Por que você tem de ver “A Substância”, o melhor filme de terror feminista da história

Atualizado em 17 de outubro de 2024 às 17:35
Sue (Margaret Qualley) e o quadro de Elisabeth Sparkle (Demi Moore) em “A Substância”

Se você estava à procura de assunto para conversar nas rodas de bar e reuniões familiares, o filme “A Substância” vai suprir seus desejos primários de resenhas de tensão e suspense, com doses massivas de escatologia. Há inúmeras cenas angustiantes e relatos de pessoas que deixaram a sala de cinema se sentindo mal e desconfortáveis com os momentos de forte impacto.

“A Substância” é estrelado pela impecável Demi Moore, talvez em seu melhor papel no cinema, com seus 61 anos muito bem explorados pela trama. Ela vive a plena curva descendente da maturidade física, sob a direção e roteiro brilhantes de Coralie Fargeat, que explora de forma excepcional o gênero “body horror”, utilizando cenas explícitas, grotescas e corporais para chocar os espectadores.

Moore discutiu sua entrega ao papel, em que se permitiu momentos de profunda interação e despojamento: “Tudo estava muito claro, o nível de vulnerabilidade e naturalidade que realmente eram necessários para contar a história”, afirmou a atriz sobre as cenas em que aparece completamente despida, durante uma coletiva de imprensa no evento de Cannes.

Ela acrescentou elogios à sua parceria com a jovem Margaret Qualley. “Foi uma experiência muito vulnerável. Acho que passamos por isso com muita sensibilidade, conversando sobre onde queríamos chegar e como iríamos abordar. Encontramos um terreno comum de confiança mútua”, disse Moore, ressaltando a colaboração entre os atores e a equipe.

Vivemos um momento de grande discussão nas redes sociais e na mídia sobre os limites da transição para a meia-idade e os fantasmas da menopausa, talvez o período mais longo de transformações na vida da mulher, afetando sua relação com o corpo e seu universo particular (família e profissão).

“A Substância” conta a história de Elisabeth Sparkle, uma atriz ganhadora do Oscar e estrela da calçada da fama, que já foi muito famosa e bem-sucedida. Aos 50 anos, vive das reminiscências do passado, apresentando um programa de ginástica, e recebe a notícia de que será substituída por uma atriz mais jovem. Essa situação amplifica a crise de identidade de Elisabeth. Mas tudo muda quando ela descobre a Substância, uma droga que promete torná-la “a melhor versão de si mesma”, mais jovem e mais bonita.

As cenas chocantes refletem bem a temática, reforçando os limites físicos, corporais e emocionais que as pessoas cruzam para alcançar um padrão de beleza.
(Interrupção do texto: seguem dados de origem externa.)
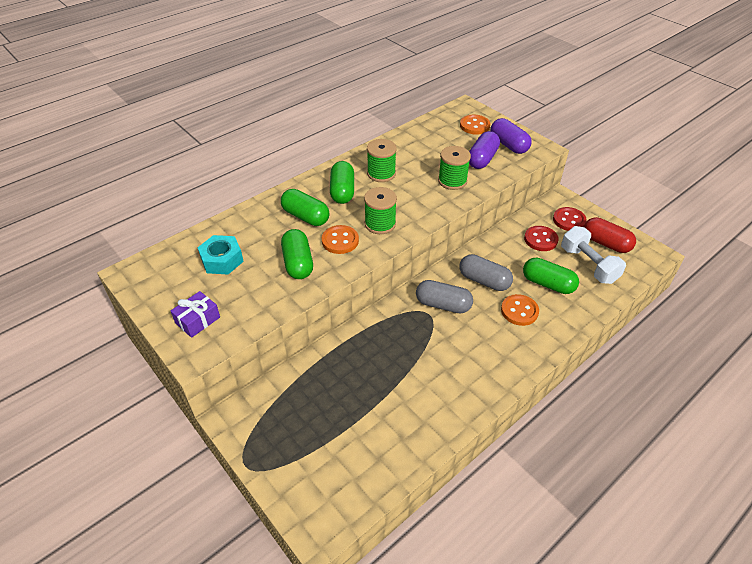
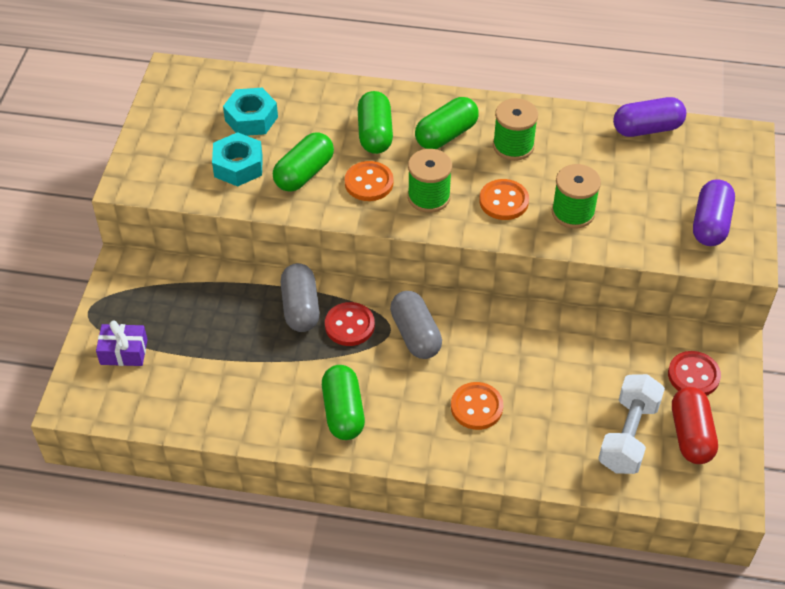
camera: 50 degrees right, 5 degrees up
(198, 320) = (166, 157): purple gift -> purple gift (124, 352)
(253, 289) = (238, 166): none -> turquoise nut
(474, 126) = (711, 170): orange button -> orange button (503, 201)
(482, 159) = (649, 215): purple capsule -> purple capsule (647, 129)
(484, 281) = (490, 350): grey capsule -> grey capsule (300, 307)
(540, 239) = (622, 365): red button -> red button (349, 325)
(547, 284) = (549, 411): green capsule -> green capsule (343, 412)

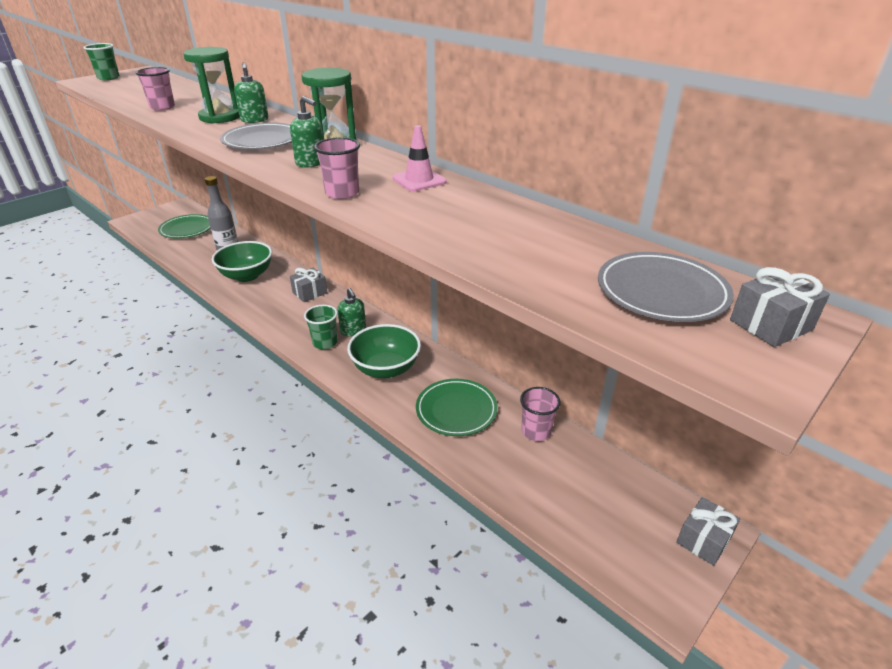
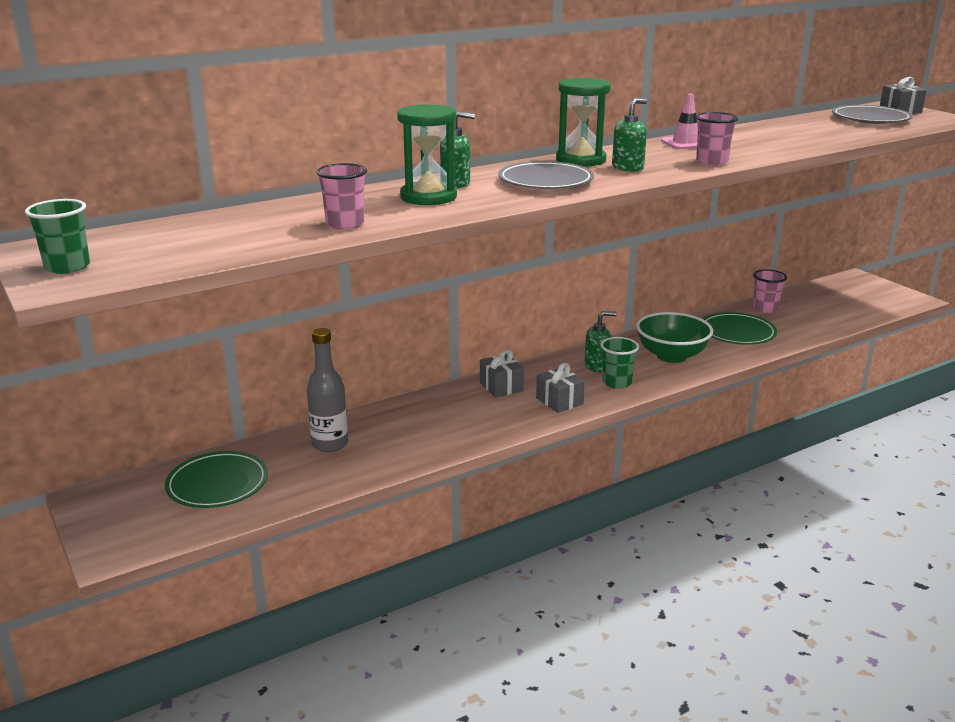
camera: 75 degrees left, 10 degrees down
(247, 276) = (430, 428): green bowl -> none
(703, 540) = (866, 281): grey gift -> grey gift (559, 401)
Existe um aspecto exemplar da luta pela eterna juventude, que revela tanto as facilidades quanto as tentativas de preservar o impossível e o ideal, mesmo que a violência e os impactos dessas decisões possam ser catastróficos.

No ótimo roteiro, premiado com a Palma de Ouro em Cannes 2024, é possível perceber referências a “O Retrato de Dorian Gray”, livro de Oscar Wilde, e “Gêmeos”, de David Cronenberg, entre tantas outras referências marcantes, incluindo “O Iluminado”, de Stanley Kubrick, nas cenas do corredor da emissora. Outros destaques ficam por conta da excêntrica interpretação de um diretor de TV asqueroso, interpretado por Dennis Quaid, e da atuação segura e carismática da bela Margaret.

Logo em sua estreia no cinema, a diretora francesa Coralie Fargeat chamou a atenção com “Vingança” (2017), um filme brutal e subversivo do subgênero de terror “rape-revenge”, que a colocou entre os nomes mais promissores do gênero. Em “A Substância”, a diretora e roteirista cercou-se de uma ótima equipe, e a magia aconteceu; tudo foi previamente calculado. A direção de arte e de câmera estão em perfeita harmonia com a trilha sonora original de Raffertie, que é complementada por um design de som incrível. Realmente, o som e a visão impactam o espectador.

Em tempos de procedimentos estéticos infinitos, superexposição nas redes sociais, onde a comparação se tornou regra e o bom senso se perdeu, o tema é extremamente relevante. Sob o olhar de uma diretora, “A Substância” busca explorar a questão com uma perspectiva crítica, moderna e, aos poucos, surrealista. Um grito feminista em um mar de pastiches cinematográficos acomodados aos padrões impostos pela indústria e pela inteligência artificial. “A Substância” devolve ao cinema de grandes plateias a capacidade de reflexão e crítica ácida a uma sociedade deformada, superficial, plastificada e descartável.